| What the exercise asks |
Using the data below, return every line that holds the word "handlers".

| Given data |
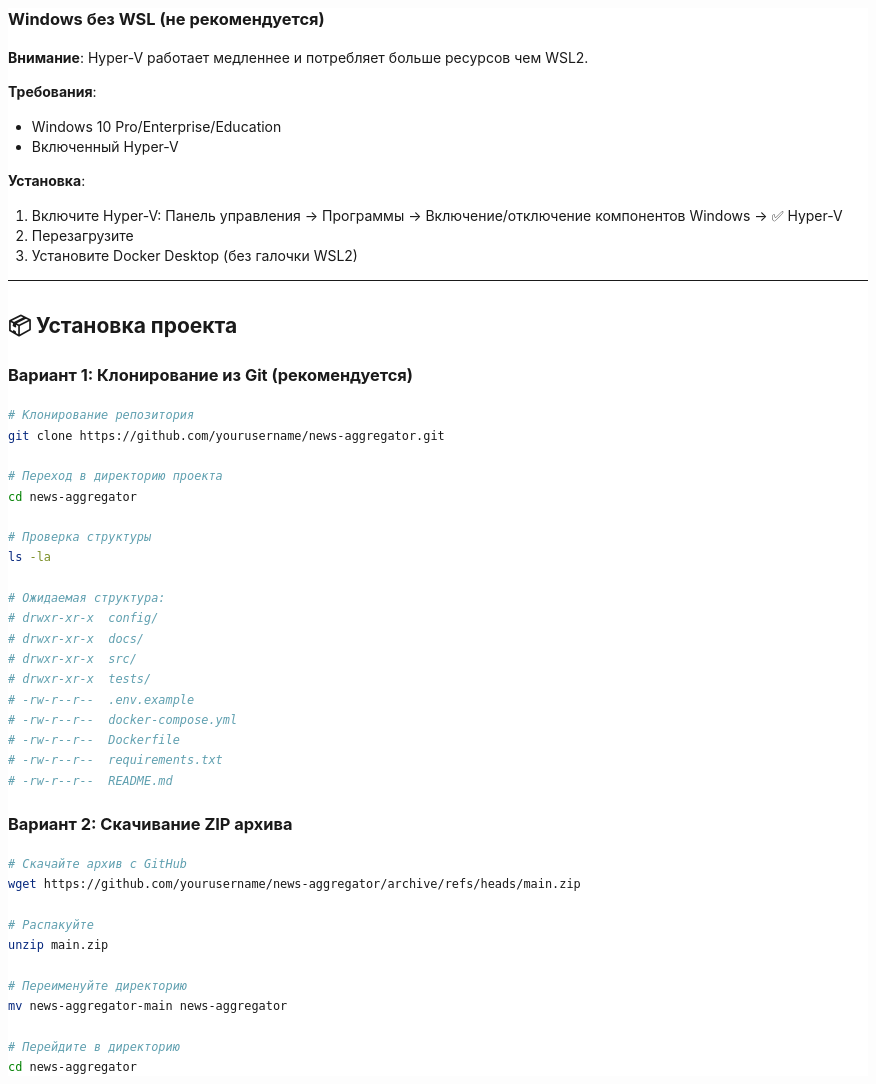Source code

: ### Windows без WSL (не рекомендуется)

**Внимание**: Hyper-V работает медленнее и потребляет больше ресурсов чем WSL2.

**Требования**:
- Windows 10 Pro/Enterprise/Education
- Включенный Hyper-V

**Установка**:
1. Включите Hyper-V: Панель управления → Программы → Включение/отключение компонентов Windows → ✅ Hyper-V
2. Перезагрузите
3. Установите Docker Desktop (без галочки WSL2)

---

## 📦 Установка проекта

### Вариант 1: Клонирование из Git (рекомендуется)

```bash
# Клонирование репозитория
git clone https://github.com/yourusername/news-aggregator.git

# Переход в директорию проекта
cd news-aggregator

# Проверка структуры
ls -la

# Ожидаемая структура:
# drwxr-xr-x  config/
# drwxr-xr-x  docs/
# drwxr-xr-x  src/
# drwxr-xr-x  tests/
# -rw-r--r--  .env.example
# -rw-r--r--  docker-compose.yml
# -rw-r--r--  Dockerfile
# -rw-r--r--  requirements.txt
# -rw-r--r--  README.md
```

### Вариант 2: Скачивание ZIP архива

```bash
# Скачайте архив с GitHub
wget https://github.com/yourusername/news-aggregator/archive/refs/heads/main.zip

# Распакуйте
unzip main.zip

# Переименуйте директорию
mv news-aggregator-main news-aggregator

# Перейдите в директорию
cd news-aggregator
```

* * *

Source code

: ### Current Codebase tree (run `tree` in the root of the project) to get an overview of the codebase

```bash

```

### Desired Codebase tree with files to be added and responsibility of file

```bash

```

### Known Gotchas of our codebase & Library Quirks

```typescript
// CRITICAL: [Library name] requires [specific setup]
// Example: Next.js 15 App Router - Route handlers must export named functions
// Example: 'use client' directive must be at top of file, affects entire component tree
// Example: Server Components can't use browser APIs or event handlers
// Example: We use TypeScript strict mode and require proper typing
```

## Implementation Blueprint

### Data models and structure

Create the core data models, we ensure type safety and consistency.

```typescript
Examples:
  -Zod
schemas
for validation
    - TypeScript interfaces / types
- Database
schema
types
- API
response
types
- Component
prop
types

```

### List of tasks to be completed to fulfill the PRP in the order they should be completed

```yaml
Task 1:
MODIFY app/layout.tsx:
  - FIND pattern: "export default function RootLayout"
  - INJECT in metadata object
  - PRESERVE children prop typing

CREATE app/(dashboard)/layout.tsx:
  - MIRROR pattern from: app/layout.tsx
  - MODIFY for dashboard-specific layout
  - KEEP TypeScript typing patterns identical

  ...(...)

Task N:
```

==

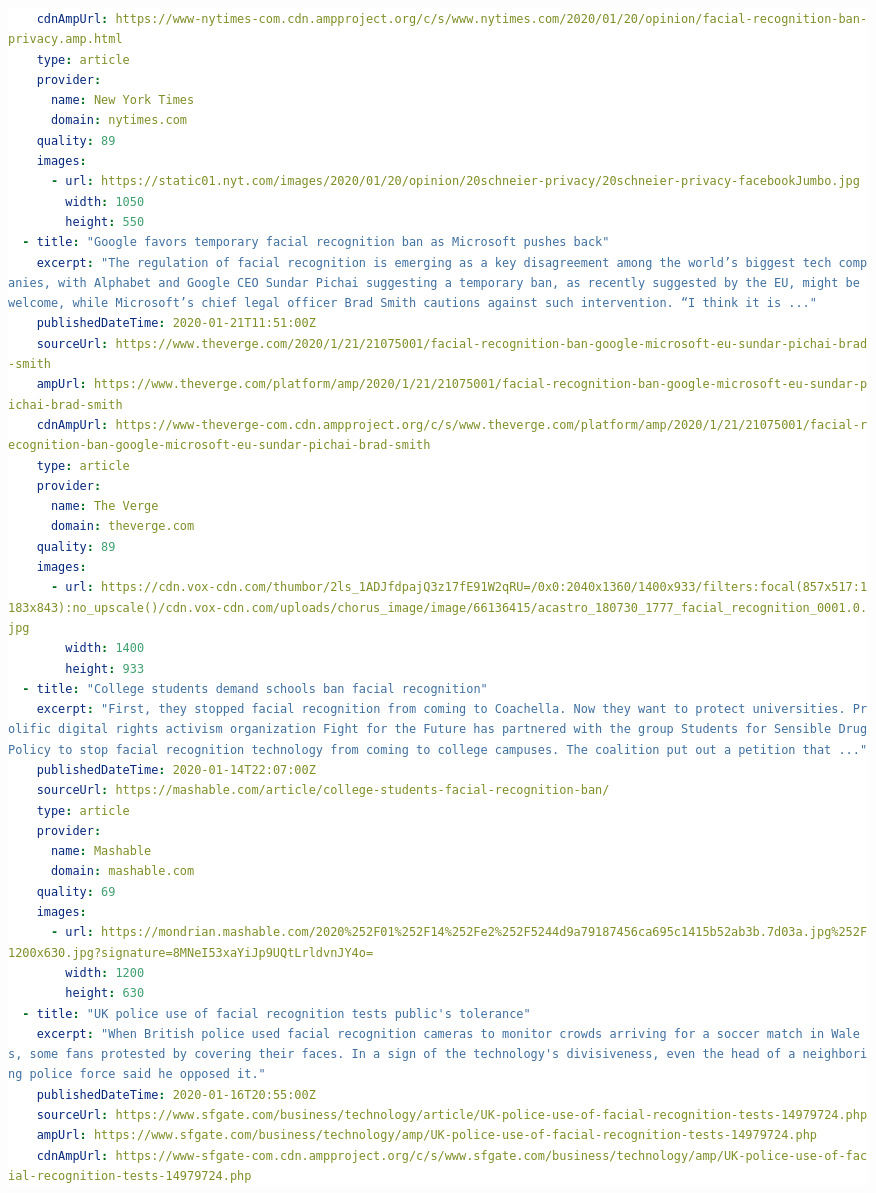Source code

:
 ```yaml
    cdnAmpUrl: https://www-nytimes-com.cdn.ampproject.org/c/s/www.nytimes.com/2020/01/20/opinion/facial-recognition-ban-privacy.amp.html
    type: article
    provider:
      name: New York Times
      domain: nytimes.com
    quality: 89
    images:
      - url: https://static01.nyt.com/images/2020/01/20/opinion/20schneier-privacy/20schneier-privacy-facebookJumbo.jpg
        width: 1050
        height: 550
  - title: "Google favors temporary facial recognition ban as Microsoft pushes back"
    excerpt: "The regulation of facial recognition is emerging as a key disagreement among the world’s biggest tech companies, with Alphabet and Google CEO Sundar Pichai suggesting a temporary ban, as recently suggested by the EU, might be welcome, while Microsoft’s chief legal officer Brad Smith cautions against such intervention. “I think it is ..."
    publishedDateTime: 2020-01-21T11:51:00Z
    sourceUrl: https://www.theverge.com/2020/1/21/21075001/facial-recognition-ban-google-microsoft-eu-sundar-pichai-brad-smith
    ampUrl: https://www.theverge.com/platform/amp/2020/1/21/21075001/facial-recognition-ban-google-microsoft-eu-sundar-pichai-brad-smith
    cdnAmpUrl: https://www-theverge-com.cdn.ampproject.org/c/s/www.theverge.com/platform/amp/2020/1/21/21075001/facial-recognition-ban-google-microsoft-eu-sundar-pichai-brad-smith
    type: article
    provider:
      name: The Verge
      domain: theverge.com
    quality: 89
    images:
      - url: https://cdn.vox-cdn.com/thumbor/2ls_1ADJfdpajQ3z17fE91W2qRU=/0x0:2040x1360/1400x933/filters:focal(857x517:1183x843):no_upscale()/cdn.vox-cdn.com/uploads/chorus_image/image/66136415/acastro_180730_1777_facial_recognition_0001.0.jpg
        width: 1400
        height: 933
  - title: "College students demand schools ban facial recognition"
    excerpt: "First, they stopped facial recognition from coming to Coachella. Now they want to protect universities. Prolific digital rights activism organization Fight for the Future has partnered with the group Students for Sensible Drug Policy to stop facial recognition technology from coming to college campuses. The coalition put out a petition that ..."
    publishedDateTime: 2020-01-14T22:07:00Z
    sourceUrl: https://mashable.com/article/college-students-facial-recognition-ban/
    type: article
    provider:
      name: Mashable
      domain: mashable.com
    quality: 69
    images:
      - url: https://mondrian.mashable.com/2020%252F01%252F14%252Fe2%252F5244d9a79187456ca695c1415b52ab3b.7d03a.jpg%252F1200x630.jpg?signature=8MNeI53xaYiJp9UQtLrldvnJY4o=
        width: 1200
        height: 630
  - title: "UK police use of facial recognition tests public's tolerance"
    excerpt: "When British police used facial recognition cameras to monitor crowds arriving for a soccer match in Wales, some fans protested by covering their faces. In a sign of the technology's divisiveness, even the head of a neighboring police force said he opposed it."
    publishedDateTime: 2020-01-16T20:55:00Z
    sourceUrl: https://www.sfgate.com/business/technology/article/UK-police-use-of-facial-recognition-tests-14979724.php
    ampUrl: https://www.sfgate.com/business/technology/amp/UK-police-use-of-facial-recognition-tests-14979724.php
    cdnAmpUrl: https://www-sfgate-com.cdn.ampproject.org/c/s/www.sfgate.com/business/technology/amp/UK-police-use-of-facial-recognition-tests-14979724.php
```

| Your response |
// Example: Next.js 15 App Router - Route handlers must export named functions
// Example: Server Components can't use browser APIs or event handlers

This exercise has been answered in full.